Tasks to perform ::
a - Answer these from the thread on moving to Mexico City:
(i) About how long does the first poster hope to spend in Mexico before starting graduate school?
(ii) How many days is a tourist limited to in Mexico?
(iii) Where may a temporary residence visa be applied for?
b - Continue the thread on moving to Mexico City from its last post.

Passage shown ::
# Moving to Mexico City



## EireLDN (Dec 16, 2015)

Hello all, just looking for a bit of advice with regards to moving to Mexico City and looking for work.

I'm a recent BSc graduate from a university here in the UK with a fair bit of professional experience in admin, customer facing type roles (currently working in administration at a university). I'm heading back to graduate school at the end of 2016 so I was hoping to spend around six months in Mexico before my program starts.

Fortunately, I have some money saved up and I'm realistic about the type of wages I could pull in over there but I was wondering if anyone had any suggestions as to the best plan for finding a job? Is it possible to secure a job before moving out? Where's the best places to look?

Out of curiousity, what's the situation with obtaining a driver's license without a foreign driver's license to exchange in Mexico City? I read that a test was being put into place as opposed to to signing a few forms and being handed one. Any truth to this/any idea when it's coming into play? 

Any help would be much appreciated! Cheers!


----------



## RVGRINGO (May 16, 2007)

Permission to work is required on a temporary residence visa, which may be applied for only at a Mexican consulate in your home country. A tourist is limited to 180 days in Mexico and must leave before that permit expires. A tourist may not work. One with a permanent residence visa may work, but must notify INM authorities. There are financial income requirements to be met for residence visas. 
A prior contract for employment may expedite the process, but must be made before entering Mexico and one must still process through a consulate in the home country.
You cannot just move to Mexico and expect to work. Of course, fluent Spanish would seem necessary.


----------



## Angelpie99 (Apr 4, 2015)

Find British companies operating in Mexico City and try to get a job with them and get transferred. That's the easiest way I've heard to do it. My friend works at an American company in Mexico, and she didn't have to go through so much hassle, since she was just transferred, and she actually never physically worked in the American branch. She was hired as a telecommuter, then just transferred in as office personnel. I don't know all the particulars, but it seems the company takes care of all the paperwork for such a move, and all you have to do is show up.

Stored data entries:
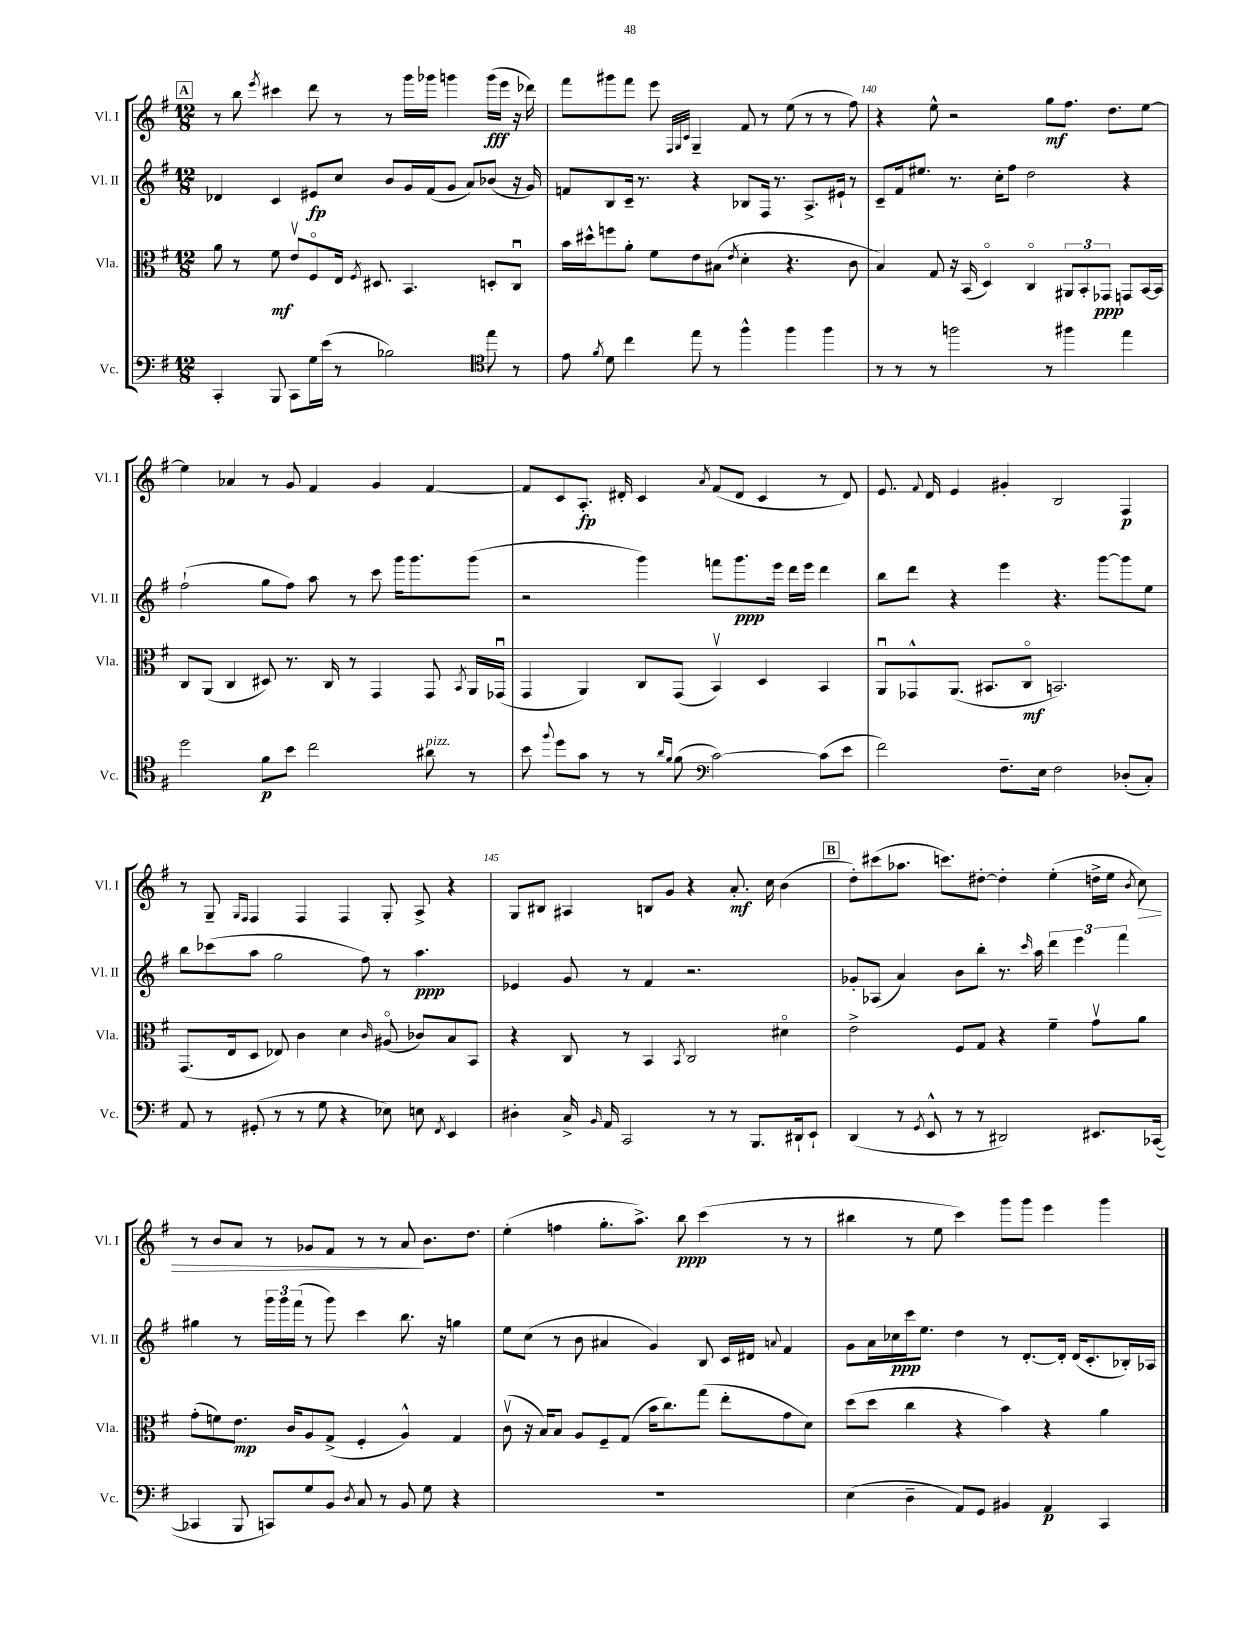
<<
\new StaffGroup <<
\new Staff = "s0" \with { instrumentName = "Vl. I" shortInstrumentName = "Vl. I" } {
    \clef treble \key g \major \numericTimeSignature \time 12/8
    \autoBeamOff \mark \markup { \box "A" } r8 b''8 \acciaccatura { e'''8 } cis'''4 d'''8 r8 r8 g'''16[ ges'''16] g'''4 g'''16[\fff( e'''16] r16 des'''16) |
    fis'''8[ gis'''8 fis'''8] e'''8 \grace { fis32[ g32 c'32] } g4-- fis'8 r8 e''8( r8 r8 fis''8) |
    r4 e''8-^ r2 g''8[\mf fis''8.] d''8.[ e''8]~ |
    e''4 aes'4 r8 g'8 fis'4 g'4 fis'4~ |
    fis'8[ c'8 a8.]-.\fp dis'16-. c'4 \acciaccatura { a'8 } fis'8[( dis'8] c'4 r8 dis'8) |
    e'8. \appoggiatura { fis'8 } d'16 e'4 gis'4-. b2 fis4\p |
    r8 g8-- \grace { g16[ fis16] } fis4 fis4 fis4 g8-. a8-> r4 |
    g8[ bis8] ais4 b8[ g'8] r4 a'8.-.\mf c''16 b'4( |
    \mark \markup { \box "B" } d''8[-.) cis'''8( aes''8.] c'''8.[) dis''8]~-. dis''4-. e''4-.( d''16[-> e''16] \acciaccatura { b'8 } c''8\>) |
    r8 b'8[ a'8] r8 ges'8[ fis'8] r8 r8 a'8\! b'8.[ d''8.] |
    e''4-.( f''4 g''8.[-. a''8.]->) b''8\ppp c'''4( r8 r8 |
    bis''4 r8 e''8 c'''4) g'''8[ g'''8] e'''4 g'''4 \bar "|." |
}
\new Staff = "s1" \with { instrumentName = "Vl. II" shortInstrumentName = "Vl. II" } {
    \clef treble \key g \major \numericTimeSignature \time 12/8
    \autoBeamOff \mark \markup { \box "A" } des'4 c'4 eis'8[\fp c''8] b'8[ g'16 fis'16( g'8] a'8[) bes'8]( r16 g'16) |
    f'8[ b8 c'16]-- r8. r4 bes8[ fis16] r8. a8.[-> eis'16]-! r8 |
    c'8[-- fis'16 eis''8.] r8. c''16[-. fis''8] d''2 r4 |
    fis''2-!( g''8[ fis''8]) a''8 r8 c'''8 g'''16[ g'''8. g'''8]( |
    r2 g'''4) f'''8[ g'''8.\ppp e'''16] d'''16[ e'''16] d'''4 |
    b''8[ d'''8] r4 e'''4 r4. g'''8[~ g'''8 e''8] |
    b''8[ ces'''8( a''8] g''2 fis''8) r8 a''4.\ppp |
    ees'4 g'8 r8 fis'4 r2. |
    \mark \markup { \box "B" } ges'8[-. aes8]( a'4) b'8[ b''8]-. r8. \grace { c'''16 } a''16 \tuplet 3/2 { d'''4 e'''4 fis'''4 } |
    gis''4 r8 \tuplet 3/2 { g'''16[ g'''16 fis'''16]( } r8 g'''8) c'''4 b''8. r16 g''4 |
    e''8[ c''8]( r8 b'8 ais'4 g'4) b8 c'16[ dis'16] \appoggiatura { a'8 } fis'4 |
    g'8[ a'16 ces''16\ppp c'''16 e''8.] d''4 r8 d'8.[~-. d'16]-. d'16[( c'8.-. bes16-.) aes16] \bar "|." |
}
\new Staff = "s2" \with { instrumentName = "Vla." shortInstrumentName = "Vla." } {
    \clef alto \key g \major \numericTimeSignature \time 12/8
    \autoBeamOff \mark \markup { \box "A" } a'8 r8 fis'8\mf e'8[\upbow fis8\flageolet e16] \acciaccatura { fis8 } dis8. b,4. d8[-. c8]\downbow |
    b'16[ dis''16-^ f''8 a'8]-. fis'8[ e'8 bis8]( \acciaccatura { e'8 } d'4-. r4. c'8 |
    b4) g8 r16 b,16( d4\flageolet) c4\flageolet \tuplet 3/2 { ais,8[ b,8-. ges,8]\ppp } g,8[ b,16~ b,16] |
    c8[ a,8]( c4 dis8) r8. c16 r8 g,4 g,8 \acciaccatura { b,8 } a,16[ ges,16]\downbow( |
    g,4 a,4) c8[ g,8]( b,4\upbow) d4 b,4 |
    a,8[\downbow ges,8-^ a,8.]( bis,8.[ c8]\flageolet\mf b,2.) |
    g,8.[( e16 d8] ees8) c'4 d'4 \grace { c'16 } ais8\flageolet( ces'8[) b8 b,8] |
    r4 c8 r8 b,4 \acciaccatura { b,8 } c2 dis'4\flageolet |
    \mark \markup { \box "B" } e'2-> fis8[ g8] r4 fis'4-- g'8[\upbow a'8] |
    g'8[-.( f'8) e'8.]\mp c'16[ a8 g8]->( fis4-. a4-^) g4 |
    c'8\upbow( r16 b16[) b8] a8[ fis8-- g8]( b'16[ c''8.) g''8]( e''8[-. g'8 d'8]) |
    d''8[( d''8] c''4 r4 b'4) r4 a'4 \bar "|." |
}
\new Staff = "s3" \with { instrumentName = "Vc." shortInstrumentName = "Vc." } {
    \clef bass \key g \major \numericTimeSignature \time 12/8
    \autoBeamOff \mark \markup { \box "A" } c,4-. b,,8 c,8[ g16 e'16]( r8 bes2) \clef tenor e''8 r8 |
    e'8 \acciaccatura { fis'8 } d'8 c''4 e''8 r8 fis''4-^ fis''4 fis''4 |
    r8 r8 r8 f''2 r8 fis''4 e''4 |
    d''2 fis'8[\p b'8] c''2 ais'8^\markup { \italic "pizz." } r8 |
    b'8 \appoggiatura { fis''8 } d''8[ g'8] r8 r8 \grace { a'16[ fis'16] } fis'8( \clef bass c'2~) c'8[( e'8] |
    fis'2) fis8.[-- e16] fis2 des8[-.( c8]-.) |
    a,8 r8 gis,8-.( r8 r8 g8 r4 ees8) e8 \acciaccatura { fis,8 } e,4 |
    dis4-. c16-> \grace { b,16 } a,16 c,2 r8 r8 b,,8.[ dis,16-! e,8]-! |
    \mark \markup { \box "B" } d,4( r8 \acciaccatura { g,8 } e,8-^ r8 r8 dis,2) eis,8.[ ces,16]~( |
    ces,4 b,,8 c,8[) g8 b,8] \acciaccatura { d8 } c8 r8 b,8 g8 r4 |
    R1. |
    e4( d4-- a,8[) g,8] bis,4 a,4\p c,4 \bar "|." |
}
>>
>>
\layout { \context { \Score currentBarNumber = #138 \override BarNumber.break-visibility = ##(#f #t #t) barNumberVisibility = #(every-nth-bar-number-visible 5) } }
...
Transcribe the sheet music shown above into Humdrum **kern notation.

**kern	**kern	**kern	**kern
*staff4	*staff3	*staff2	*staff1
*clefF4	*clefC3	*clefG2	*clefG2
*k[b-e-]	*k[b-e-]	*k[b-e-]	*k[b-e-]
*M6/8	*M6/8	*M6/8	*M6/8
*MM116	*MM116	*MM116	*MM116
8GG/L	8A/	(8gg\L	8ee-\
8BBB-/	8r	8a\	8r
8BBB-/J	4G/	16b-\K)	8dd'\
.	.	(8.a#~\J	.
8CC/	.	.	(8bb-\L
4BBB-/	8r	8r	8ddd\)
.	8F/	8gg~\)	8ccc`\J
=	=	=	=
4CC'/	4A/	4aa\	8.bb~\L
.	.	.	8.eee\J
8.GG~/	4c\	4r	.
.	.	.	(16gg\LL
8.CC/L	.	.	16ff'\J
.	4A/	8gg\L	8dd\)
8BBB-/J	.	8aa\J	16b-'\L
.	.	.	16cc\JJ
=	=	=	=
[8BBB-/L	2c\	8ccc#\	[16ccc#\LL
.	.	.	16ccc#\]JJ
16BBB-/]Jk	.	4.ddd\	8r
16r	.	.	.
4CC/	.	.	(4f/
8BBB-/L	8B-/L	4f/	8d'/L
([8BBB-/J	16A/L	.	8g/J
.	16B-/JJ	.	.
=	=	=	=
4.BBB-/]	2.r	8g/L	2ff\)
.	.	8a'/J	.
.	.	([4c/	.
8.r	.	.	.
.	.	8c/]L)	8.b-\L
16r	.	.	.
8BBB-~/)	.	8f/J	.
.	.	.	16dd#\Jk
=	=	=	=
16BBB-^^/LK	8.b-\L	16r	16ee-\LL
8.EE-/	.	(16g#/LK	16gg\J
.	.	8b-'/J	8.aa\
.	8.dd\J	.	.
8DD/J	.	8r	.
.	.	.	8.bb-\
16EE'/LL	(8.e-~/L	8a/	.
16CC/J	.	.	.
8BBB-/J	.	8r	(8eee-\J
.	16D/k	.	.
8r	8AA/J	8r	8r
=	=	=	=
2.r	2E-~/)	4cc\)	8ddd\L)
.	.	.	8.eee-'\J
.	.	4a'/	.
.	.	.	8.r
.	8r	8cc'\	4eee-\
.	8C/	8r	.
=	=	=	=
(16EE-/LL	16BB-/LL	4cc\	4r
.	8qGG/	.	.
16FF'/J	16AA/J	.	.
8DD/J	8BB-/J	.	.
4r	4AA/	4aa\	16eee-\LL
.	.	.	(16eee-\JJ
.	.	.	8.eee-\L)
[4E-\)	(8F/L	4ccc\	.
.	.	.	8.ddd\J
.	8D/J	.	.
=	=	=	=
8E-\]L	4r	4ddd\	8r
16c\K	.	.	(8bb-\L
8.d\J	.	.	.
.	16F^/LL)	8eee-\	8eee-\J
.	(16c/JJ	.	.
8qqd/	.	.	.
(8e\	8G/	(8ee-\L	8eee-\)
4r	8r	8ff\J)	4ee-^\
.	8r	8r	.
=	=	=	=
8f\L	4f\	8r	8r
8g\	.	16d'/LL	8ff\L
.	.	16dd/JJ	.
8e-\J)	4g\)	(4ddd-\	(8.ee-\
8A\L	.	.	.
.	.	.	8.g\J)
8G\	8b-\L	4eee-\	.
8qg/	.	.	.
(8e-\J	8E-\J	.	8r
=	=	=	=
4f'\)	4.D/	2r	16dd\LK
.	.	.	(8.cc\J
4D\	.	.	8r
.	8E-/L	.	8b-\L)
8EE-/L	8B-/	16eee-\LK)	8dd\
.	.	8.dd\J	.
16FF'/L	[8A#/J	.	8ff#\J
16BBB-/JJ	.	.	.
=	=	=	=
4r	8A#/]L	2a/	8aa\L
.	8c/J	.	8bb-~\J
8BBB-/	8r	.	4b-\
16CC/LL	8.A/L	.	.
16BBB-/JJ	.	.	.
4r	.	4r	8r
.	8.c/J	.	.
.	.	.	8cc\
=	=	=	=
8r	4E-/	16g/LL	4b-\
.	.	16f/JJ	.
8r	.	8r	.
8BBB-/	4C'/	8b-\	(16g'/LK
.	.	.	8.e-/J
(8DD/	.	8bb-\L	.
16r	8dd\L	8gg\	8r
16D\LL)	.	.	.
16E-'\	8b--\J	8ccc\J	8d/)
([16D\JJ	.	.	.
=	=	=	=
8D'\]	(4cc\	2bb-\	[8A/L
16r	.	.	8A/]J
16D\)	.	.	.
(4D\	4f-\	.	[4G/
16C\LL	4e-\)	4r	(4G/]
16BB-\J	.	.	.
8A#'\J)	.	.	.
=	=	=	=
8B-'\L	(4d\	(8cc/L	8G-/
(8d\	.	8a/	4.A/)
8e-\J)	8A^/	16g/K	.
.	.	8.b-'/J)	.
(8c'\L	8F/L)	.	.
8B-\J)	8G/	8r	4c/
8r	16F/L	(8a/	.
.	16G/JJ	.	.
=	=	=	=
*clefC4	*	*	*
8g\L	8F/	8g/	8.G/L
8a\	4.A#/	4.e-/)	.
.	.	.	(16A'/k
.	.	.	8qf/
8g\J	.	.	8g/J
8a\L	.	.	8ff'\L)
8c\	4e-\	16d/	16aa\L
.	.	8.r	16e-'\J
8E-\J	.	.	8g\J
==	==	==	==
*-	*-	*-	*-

Results in order ::
a -
(i) Around six months.
(ii) 180 days.
(iii) Only at a Mexican consulate in your home country.

b -
----------



## TundraGreen (Jul 15, 2010)

EireLDN said:


> Hello all, just looking for a bit of advice with regards to moving to Mexico City and looking for work.
> 
> I'm a recent BSc graduate from a university here in the UK with a fair bit of professional experience in admin, customer facing type roles (currently working in administration at a university). I'm heading back to graduate school at the end of 2016 so I was hoping to spend around six months in Mexico before my program starts.
> 
> ...


If you have some money saved up I would just take the time off. The end of 2016 is such a short time that it may not make much sense for you or for a prospective employer. You can live pretty cheaply in Mexico if you work at it, even traveling around to see the country by bus.

Getting a drivers license may vary with the state, but in Jalisco, it required a written (computer actually) and a driving test. Both were pretty simple. I didn't have another license at the time. I don't know if you can get one on a tourist permit.


----------



## michmex (Jul 15, 2012)

EireLDN said:


> Hello all, just looking for a bit of advice with regards to moving to Mexico City and looking for work.
> 
> I'm a recent BSc graduate from a university here in the UK with a fair bit of professional experience in admin, customer facing type roles (currently working in administration at a university). I'm heading back to graduate school at the end of 2016 so I was hoping to spend around six months in Mexico before my program starts.
> 
> ...



I do not believe that the testing requirement. has been implemented in the Distrito Federal. Here is a link form the D. F. government with the present requirements. 

[email protected] al Portal de la SecretarÃ*a de Transportes y Vialidad del Gobierno del Distrito Federal

Note that an immigration document is required (Visas - Residente Temporal or Residente Permanente). The term of your license will be no more than the term of your visa. A drivers license for such a short-term stay would hardly seem worthwhile. 

The Estado of Mexico has similar requirements.

Finding a job in the D.F. would generally require a visa with the permission to work endorsement. Spanish fluency would also be required. Again, finding any meaningful employment for a short-term stay would be difficult.


----------



## maesonna (Jun 10, 2008)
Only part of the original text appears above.